Die Parteigänger einer "Kultur des Versteckens" beschuldigen Garzón, die Büchse der Pandora öffnen zu wollen und die Spanier erneut damit zu konfrontieren. Sie wollen betonen, dass auf der anderen Seite auch Verbrechen begangen wurden. Sie haben die Besonderheit des Francismus immer noch nicht begriffen und verhalten sich wie ein Journalist, der eine "ausgewogene Debatte" über den zweiten Weltkrieg mit einer Gedenkminute für Hitler und einer für die ermordeten Juden eröffnen will.

Der Francismus bedeutete nicht nur ein Krieg, in dem General Queipo de Llano gesagt hat: "Wir müssen Terror säen und ohne zu zögern all diejenigen eliminieren, die nicht so denken wie wir." Der Francismus war vor allem von 1939 bis 1975 eines der unerbittlichsten autoritären Regime des 20. Jahrhunderts, das ganz gezielt und systematisch Terror eingesetzt hat, um ideologische Gegner auszuschalten und die gesamte Bevölkerung einzuschüchtern. Dies festzustellen ist keine politische Überlegung, sondern eine historische Tatsache.
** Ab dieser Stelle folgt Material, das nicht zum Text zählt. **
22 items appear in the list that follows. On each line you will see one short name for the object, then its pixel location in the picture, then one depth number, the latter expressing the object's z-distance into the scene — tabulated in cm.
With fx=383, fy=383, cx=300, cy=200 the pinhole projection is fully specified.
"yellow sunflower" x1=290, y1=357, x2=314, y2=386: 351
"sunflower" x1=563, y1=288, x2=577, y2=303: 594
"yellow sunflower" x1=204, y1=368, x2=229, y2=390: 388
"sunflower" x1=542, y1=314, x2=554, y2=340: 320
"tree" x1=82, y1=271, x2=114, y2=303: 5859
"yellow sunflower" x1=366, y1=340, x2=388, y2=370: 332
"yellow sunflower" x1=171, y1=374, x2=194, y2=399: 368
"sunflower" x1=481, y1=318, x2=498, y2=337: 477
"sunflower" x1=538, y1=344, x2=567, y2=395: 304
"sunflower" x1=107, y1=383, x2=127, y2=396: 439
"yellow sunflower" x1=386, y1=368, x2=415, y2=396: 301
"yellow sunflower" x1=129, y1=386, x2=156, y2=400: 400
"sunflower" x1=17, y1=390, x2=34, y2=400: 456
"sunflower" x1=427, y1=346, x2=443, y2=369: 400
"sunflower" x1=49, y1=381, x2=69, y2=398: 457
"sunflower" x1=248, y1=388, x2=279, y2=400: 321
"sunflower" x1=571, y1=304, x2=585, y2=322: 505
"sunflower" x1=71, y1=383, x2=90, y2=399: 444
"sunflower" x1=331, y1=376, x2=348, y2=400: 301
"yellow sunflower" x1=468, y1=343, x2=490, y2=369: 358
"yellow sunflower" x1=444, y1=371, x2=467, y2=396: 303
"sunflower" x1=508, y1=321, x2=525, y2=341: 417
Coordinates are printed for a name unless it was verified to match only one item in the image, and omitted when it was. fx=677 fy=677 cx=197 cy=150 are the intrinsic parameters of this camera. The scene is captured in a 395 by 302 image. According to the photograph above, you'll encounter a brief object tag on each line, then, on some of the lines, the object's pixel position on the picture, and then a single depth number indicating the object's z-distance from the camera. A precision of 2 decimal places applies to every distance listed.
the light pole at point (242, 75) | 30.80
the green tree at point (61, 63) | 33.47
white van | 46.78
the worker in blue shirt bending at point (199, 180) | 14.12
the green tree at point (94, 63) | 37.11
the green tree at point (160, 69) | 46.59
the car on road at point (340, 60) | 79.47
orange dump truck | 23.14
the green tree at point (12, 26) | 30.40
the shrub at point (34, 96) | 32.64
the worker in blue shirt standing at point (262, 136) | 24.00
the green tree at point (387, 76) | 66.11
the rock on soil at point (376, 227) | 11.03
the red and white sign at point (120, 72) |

Das Amnestiegesetz hat dazu geführt, dass über die "Banalität des Bösen" des Francismus das Schicksal eines offiziellen Gedächtnisverlustes fiel, eine Form der Ausblendung, ein blinder Fleck, der es erlaubt, unangenehme Tatsachen aus dem kollektiven Gedächtnis verschwinden zu lassen. Bis sie eines Tages wieder hervor sprudeln, explosionsartig und irrational.

Genau das wollte Richter Garzón verhindern. Die bösartige Natur des Francismus entlarven, damit sich die Geschichte nicht wiederholen kann. Nie wieder.